The lateral line is an essential organ that the fish has. Its primary purpose is to navigate the fish and act as a GPS to shield them from predators and direct them to the closest source of food.

On the other hand, the Swim’s bladder is an organ that inflates, allowing fish to achieve buoyancy; somehow, the swim bladder resembles the stomach. When the atmospheric pressure rises or decreases, the pressure on the swim bladder follows suit; some would say it is a natural barometer.

It has come to our attention that barometric pressure affects fish, but with this knowledge, what time is best for fishing then? When a storm is approaching, warm low-pressure air mixes with cold high-pressure meet, and condensation begins. Air pressure starts to drop until the storm has passed gradually.

Once the storm has passed, pressure is at a high, and fishing at this time would be ill-advised. Once the pressure stabilizes, it usually takes about 72 hours or so; the fish get back up and start feeding with a rather insatiable appetite. There is a myth among fishers why the fish go on a feeding frenzy like none other after the 72 hours, and it says that it is because of the absence of hooks that makes the fish forget they were being hunted. The more convincing reason is that the fish has not eaten for about 72 hours, and naturally, feeding instincts kick in hard.

In Conclusion

With all the factors mentioned to help decide what time to fish, it is essential to note that they are not independent. Each situation must go hand in hand with the rest. For example, Barometric pressure can factor in the year’s seasons to determine when best one can fish.

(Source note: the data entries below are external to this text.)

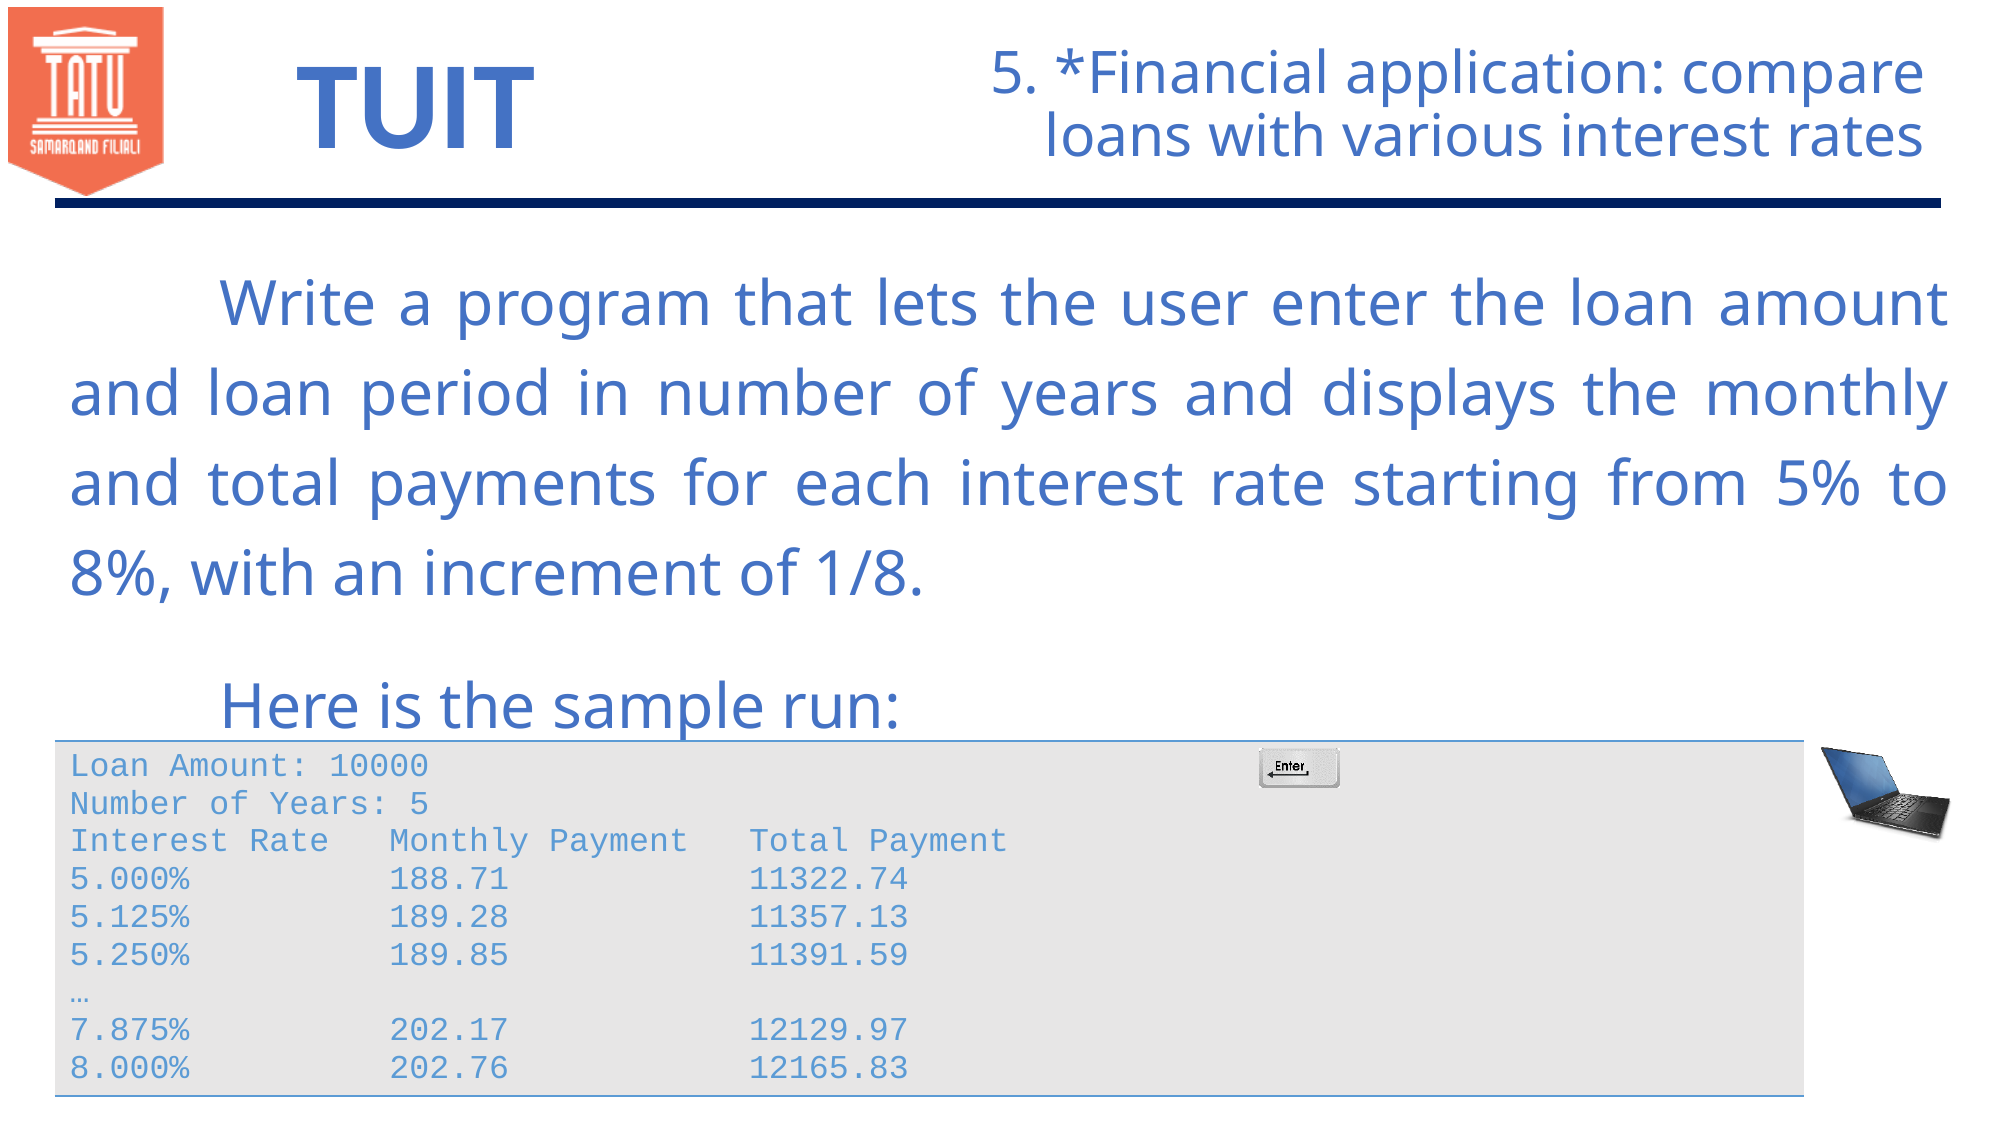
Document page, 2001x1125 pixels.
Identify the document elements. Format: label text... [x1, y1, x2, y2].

picture [1259, 748, 1340, 788]
text_box Here is the sample run: [54, 643, 1942, 742]
table_header Loan Amount: 10000 Number of Years: 5 Interest Rate Monthly Payment Total Payment 5.000% 188.71 11322.74 5.125% 189.28 11357.13 5.250% 189.85 11391.59 … 7.875% 202.17 12129.97 8.000% 202.76 12165.83 [55, 742, 1804, 1095]
picture [8, 7, 164, 196]
text_box 5. *Financial application: compare loans with various interest rates [955, 7, 1941, 177]
picture [1815, 741, 1956, 847]
text_box TUIT [281, 39, 571, 162]
text_box [79, 282, 1967, 1125]
text_box Write a program that lets the user enter the loan amount and loan period in number of years and displays the monthly and total payments for each interest rate starting from 5% to 8%, with an increment of 1/8. [54, 240, 1967, 536]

We can comfortably say that the beat time for fishing is:

  1. Before and after high tides, fishing one hour before and after a high tide typically yields higher success. One hour after a low tide will also most definitely guarantee success.
  2. Early in the morning or later in the evening. An hour after sunrise (dawn) and an hour before sunset(dusk).
  3. Fishing during moonrise and moonset.
  4. When flies hatch. You may need to catch one of the flies to set as bait. The best ones are Mayflies or Caddisflies.
  5. When the water is still rather than windy, slightly rippled water may also work but not in violent waters.

With the above tips, I am convinced that you are ready for your first fishing adventure, and if you have done it before, you are now wiser, and chances of success have significantly risen in our favor.